Onvrede met de toestanden in Zeeland en financiële problemen deden hem besluiten om "liever mijn vaderland, mijne vrienden, en al wat mij lief en waard was voor een tijd te verlaten en mijn fortuijn in een ander werelddeel te zoeken". Voor Zeeuwen waren de mogelijkheden om carrière te maken in Zuid-Amerika nog ruim aanwezig. Zeeuwen aan de Wilde Kust. Na de ontdekkingsreizen aan het eind der 16e eeuw waren de Zeeuwen al vroeg van de partij in Zuid-Amerika. In 1598 en 1599 werd door de Middelburgse burgemeester Ten Haef een aantal schepen uitgerust om een graantje mee te pikken van deze rijke gebieden aan de Wilde Kust. Aan de rivieren de Essequebo en de Berbice kwamen handelsposten waar met de indianen ijzerwaren en textiel werden geruild tegen verf, hout, gommen en hennep. Vanaf 1616 was de handelspost aan de Essequebo permanent bemand. De Zeeuwen onderhielden-evenals Engelsen en Ieren- tot 1625 kleine nederzettingen voor de verbouw van tabak.

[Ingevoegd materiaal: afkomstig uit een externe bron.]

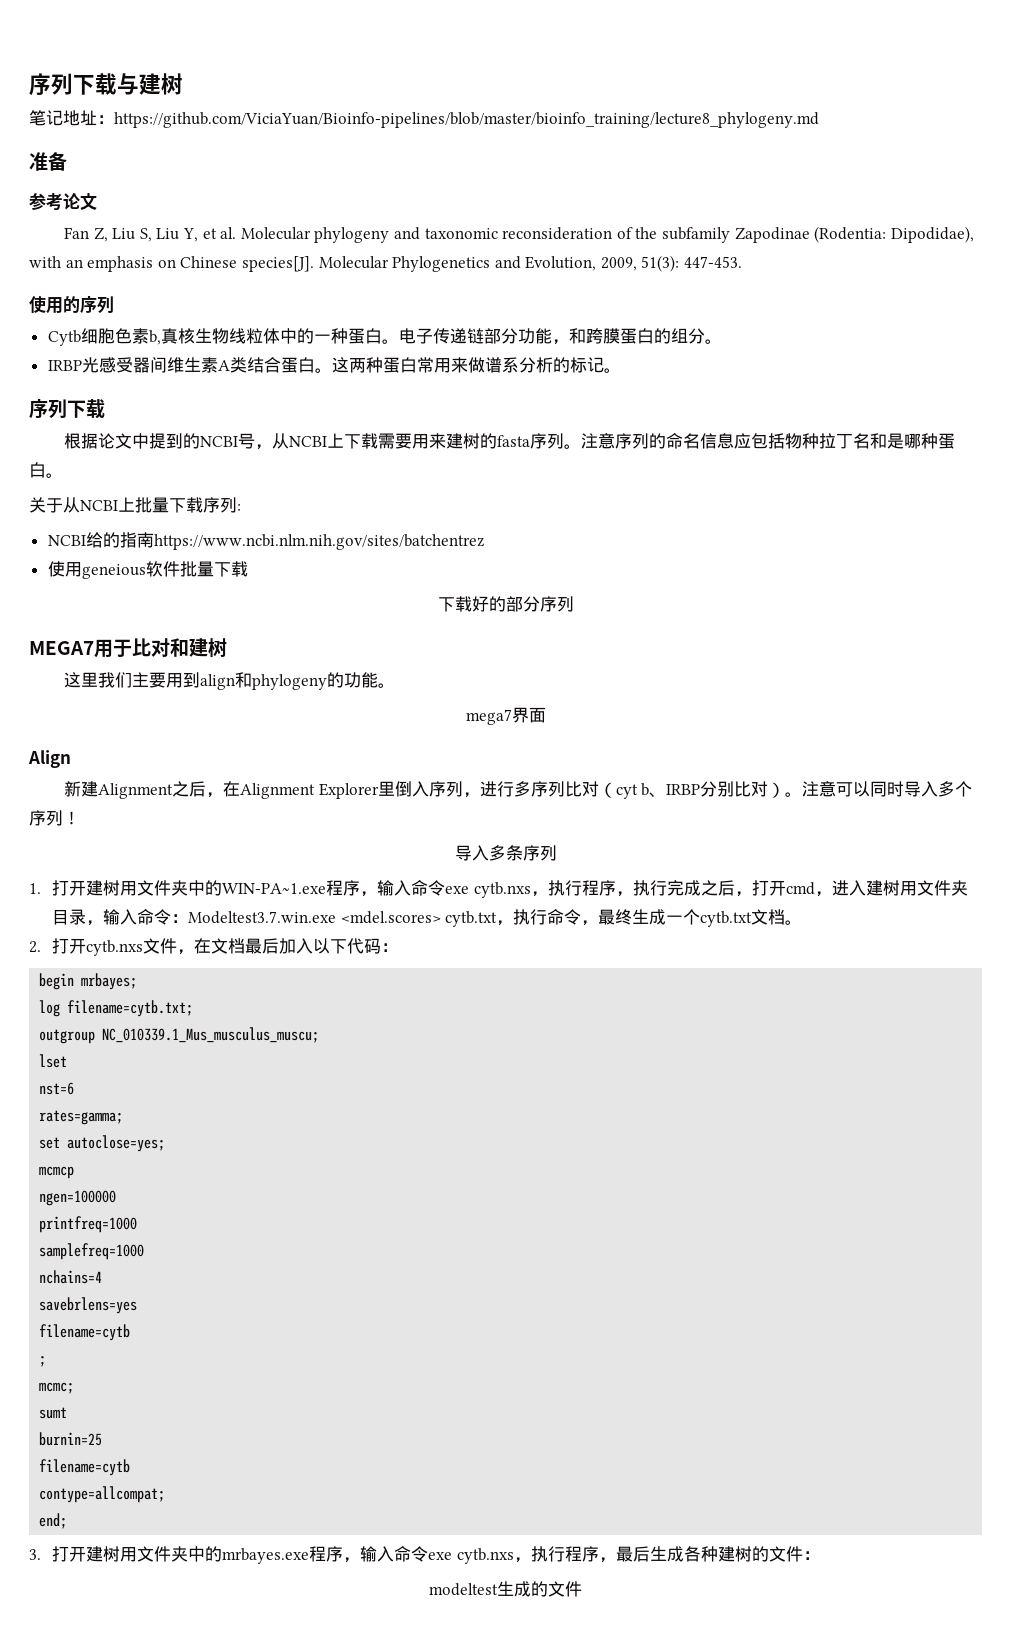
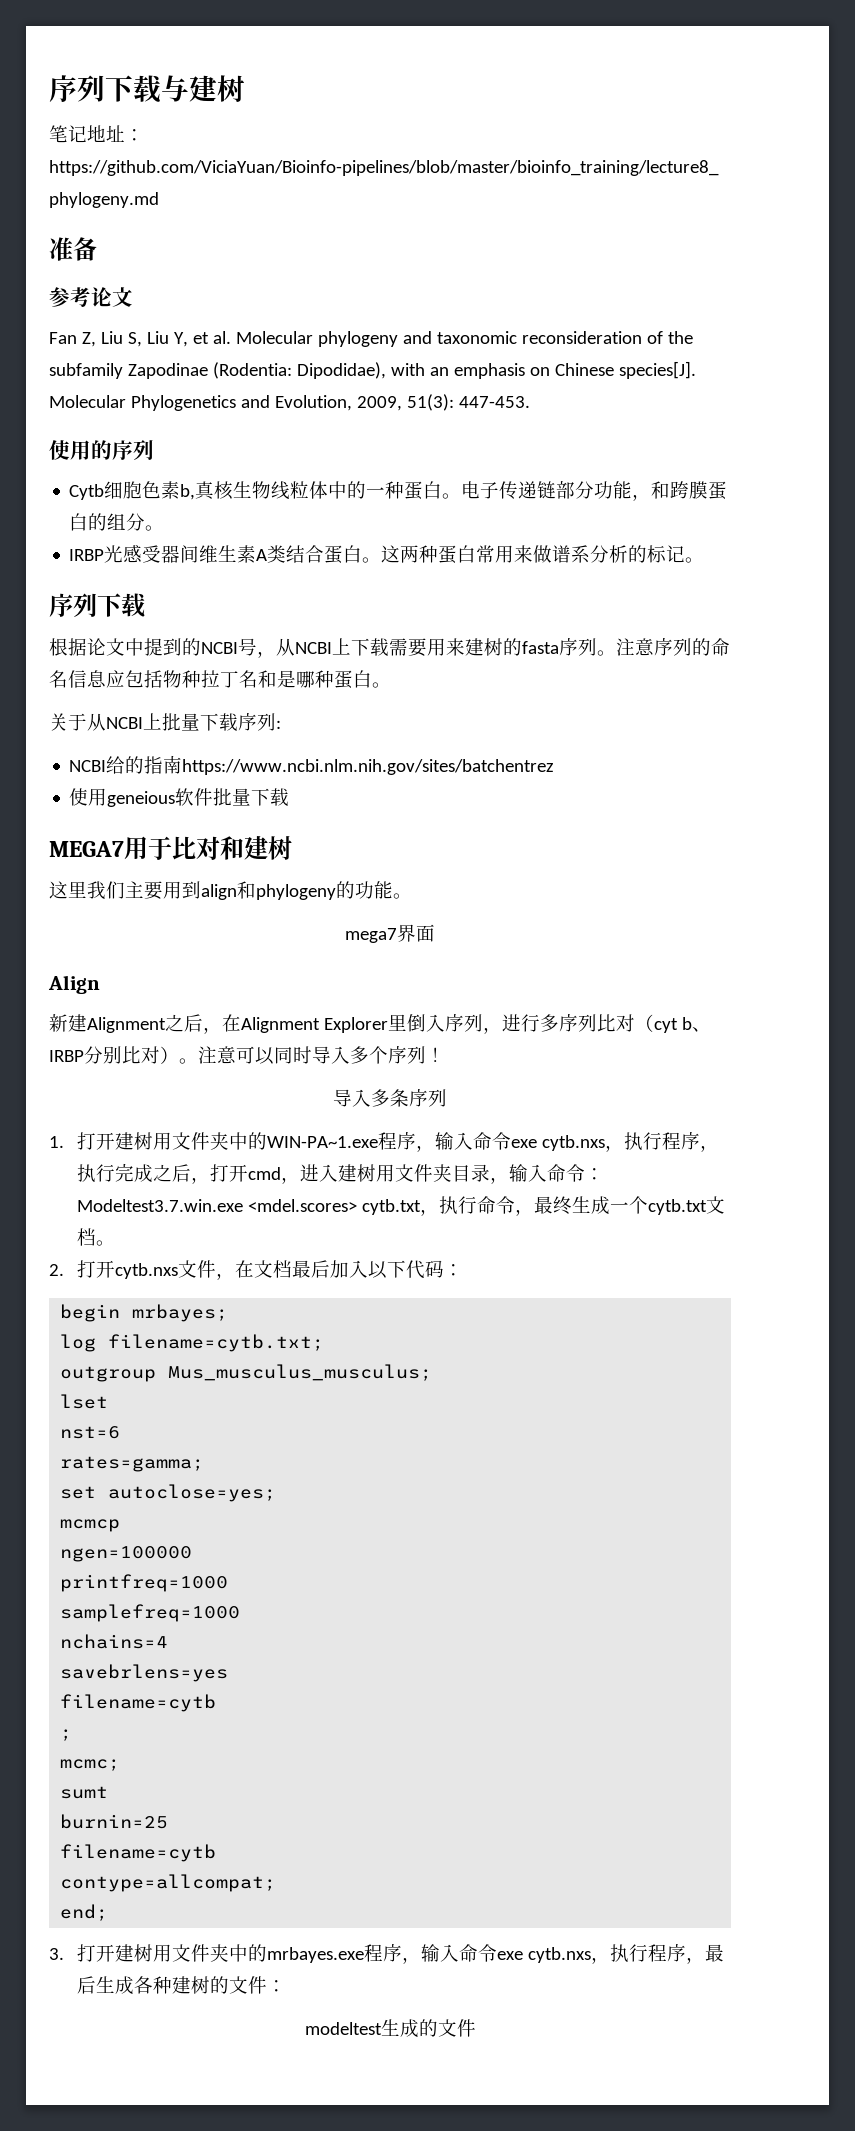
[437,596,574,612] // 下载好的部分序列 -> (290, 797) none
[102,1027,320,1043] NC_010339.1_Mus_musculus_muscu; -> [168,1364,433,1381] Mus_musculus_musculus;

In 1621 werd de West-Indische Compagnie (WIC) opgericht. De handelsactiviteiten in dit gebied werden hierdoor gemonopoliseerd. De Kamer Zeeland, een van de vijf kamers van de Compagnie had de verantwoordelijkheid over deze nederzettingen aan de Wilde Kust. Hollanders werden geweerd. Tot betere ondersteuning van de handel stichtten de Zeeuwen er verschillende volksplantingen en zo ontstonden de koloniën Essequebo (1625) en Berbice (1627). In 1655 waren de plannen vergevorderd om in de jungle van Guyana een nieuwe kolonie te stichten. De Kamer Zeeland verbond zich in deze met de steden Middelburg, Vlissingen en Veere. De kolonie werd 'Nova Zeelandia' genoemd, Hollandse vluchtelingen uit het door de Portugezen heroverde Pernambuco en Zeeuwse kolonisten moesten het gaan bevolken. Door de aanleg vanplantages waar suiker en andere gewassen werden verbouwd, ontstond een grote behoefte aan Westafrikaanse slaven. Nadat bij de vrede van Den Haag in 1661 Brazilië aan Portugal moest worden afgestaan en in 1664 Nieuw-Nederland door de Engelsen werd veroverd, bleef er voor de Republiek weinig over op het Amerikaanse continent. In 1667 wist Abraham Crijnsen Suriname te veroveren op de Engelsen, ten gunste van de Staten van Zeeland. Bij de Vrede van Breda (1667) werden de veroveringen van Nieuw-Nederland en Suriname gelegaliseerd door een officiële ruil. Financieel onmachtig om Suriname op grote schaal te exploiteren, droegen de Staten van Zeeland de kolonie over aan de WIC. Cornelis Aerssen van Sommelsdijck werd gouverneur van de kolonie Suriname.
Door deze gebeurtenissen werden de koloniën aan de Wilde Kust ineens zwaartepunt van de activiteiten der WIC. Jaarlijks kwamen hier te lande rijkbeladen vloten van dertig tot veertig schepen uit West-Indië aan. Dit gold in het bijzonder voor Suriname. Berbice, patroonskolonie van de Zeeuwse familie Van Pere, werd in 1712 door de Fransen geplunderd. Onmachtig om de kolonie hierna te exploiteren verkocht de familie het bezit aan Amsterdamse kooplieden die het onderbrachten in de 'Sociëteit van Berbice'. De economische betekenis van Essequebo was in deze tijd nog gering * .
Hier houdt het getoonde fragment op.